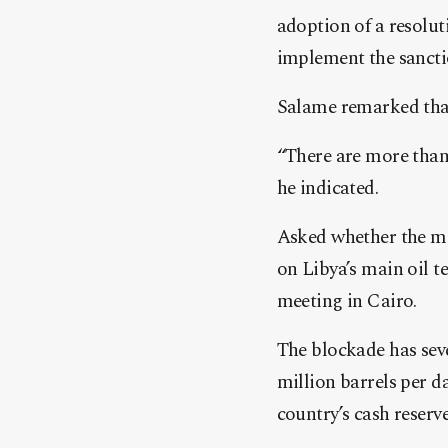
adoption of a resolut
implement the sancti
Salame remarked that 
“There are more than
he indicated.
Asked whether the me
on Libya’s main oil t
meeting in Cairo.
The blockade has sev
million barrels per da
country’s cash reserve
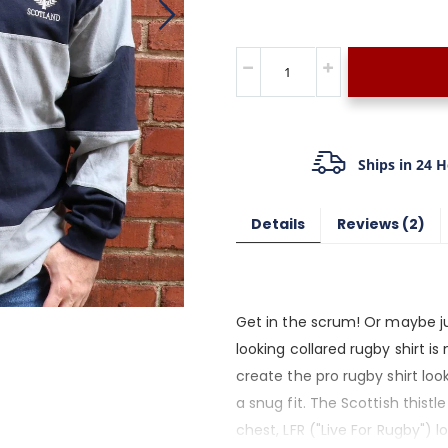
Ships in 24 
Details
Reviews
2
Get in the scrum! Or maybe ju
looking collared rugby shirt i
create the pro rugby shirt look
a snug fit. The Scottish thist
chest, LFR ("Live For Rugby") l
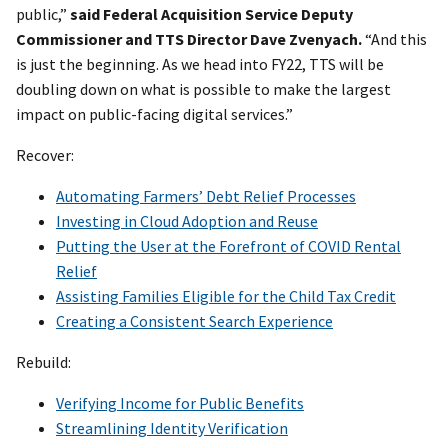
public,”
said Federal Acquisition Service Deputy
Commissioner and TTS Director Dave Zvenyach.
“And this
is just the beginning. As we head into FY22, TTS will be
doubling down on what is possible to make the largest
impact on public-facing digital services.”
Recover:
Automating Farmers’ Debt Relief Processes
Investing in Cloud Adoption and Reuse
Putting the User at the Forefront of COVID Rental
Relief
Assisting Families Eligible for the Child Tax Credit
Creating a Consistent Search Experience
Rebuild:
Verifying Income for Public Benefits
Streamlining Identity Verification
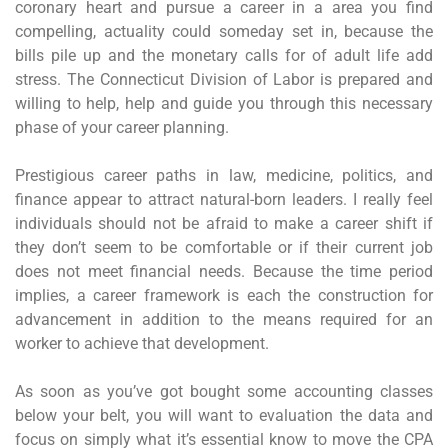
coronary heart and pursue a career in a area you find
compelling, actuality could someday set in, because the
bills pile up and the monetary calls for of adult life add
stress. The Connecticut Division of Labor is prepared and
willing to help, help and guide you through this necessary
phase of your career planning.
Prestigious career paths in law, medicine, politics, and
finance appear to attract natural-born leaders. I really feel
individuals should not be afraid to make a career shift if
they don’t seem to be comfortable or if their current job
does not meet financial needs. Because the time period
implies, a career framework is each the construction for
advancement in addition to the means required for an
worker to achieve that development.
As soon as you’ve got bought some accounting classes
below your belt, you will want to evaluation the data and
focus on simply what it’s essential know to move the CPA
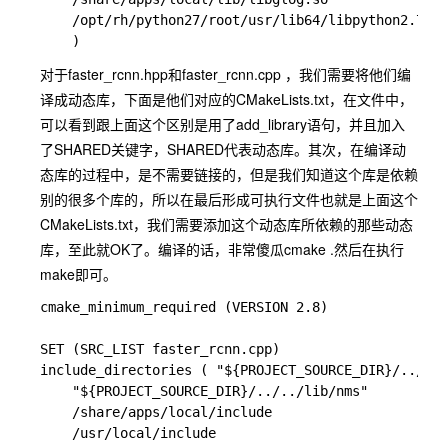
    /opt/rh/python27/root/usr/lib64/libpython2.7.so

对于
faster_rcnn.hpp
和
faster_rcnn.cpp
，我们需要将他们编
译成动态库，下面是他们对应的CMakeLists.txt，在文件中，
可以看到跟上面这个区别是用了add_library语句，并且加入
了SHARED关键字，SHARED代表动态库。其次，在编译动
态库的过程中，是不需要链接的，但是我们知道这个库是依赖
别的很多个库的，所以在最后形成可执行文件也就是上面这个
CMakeLists.txt，我们需要添加这个动态库所依赖的那些动态
库，至此就OK了。编译的话，非常傻瓜
cmake .
然后在执行
make
即可。
cmake_minimum_required (VERSION 2.8)

SET (SRC_LIST faster_rcnn.cpp)

include_directories ( "${PROJECT_SOURCE_DIR}/../../
    "${PROJECT_SOURCE_DIR}/../../lib/nms" 

    /share/apps/local/include

    /usr/local/include 
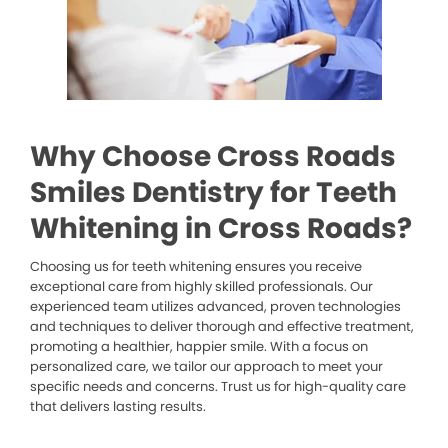
Why Choose Cross Roads
Smiles Dentistry for Teeth
Whitening in Cross Roads?
Choosing us for teeth whitening ensures you receive
exceptional care from highly skilled professionals. Our
experienced team utilizes advanced, proven technologies
and techniques to deliver thorough and effective treatment,
promoting a healthier, happier smile. With a focus on
personalized care, we tailor our approach to meet your
specific needs and concerns. Trust us for high-quality care
that delivers lasting results.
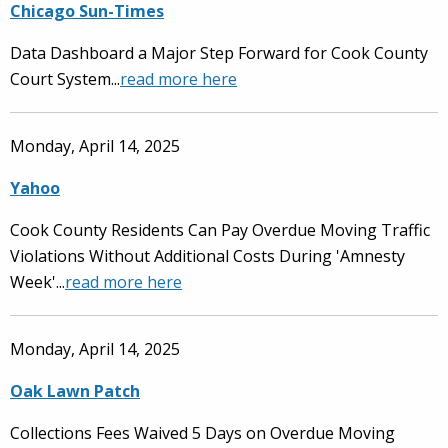
Chicago Sun-Times
Data Dashboard a Major Step Forward for Cook County
Court System...
read more here
Monday, April 14, 2025
Yahoo
Cook County Residents Can Pay Overdue Moving Traffic
Violations Without Additional Costs During 'Amnesty
Week'...
read more here
Monday, April 14, 2025
Oak Lawn Patch
Collections Fees Waived 5 Days on Overdue Moving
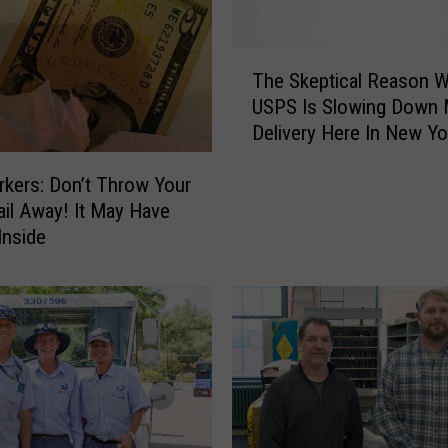
a
r
g
T
e
The Skeptical Reason 
h
d
USPS Is Slowing Down 
e
w
Delivery Here In New Yo
S
i
k
t
kers: Don’t Throw Your
e
h
il Away! It May Have
p
A
t
Inside
l
i
l
c
e
a
g
l
e
R
d
e
l
a
y
s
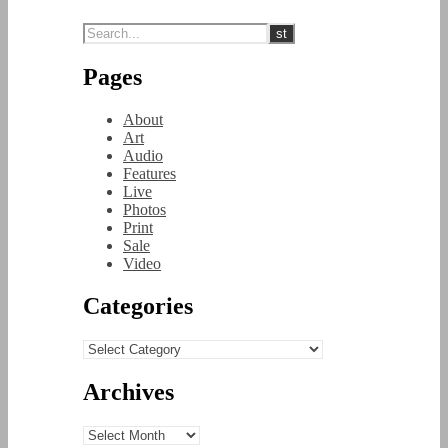
Pages
About
Art
Audio
Features
Live
Photos
Print
Sale
Video
Categories
Categories
Archives
Archives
§
State how many lines of the data include the word "shirt", with nothing else.

2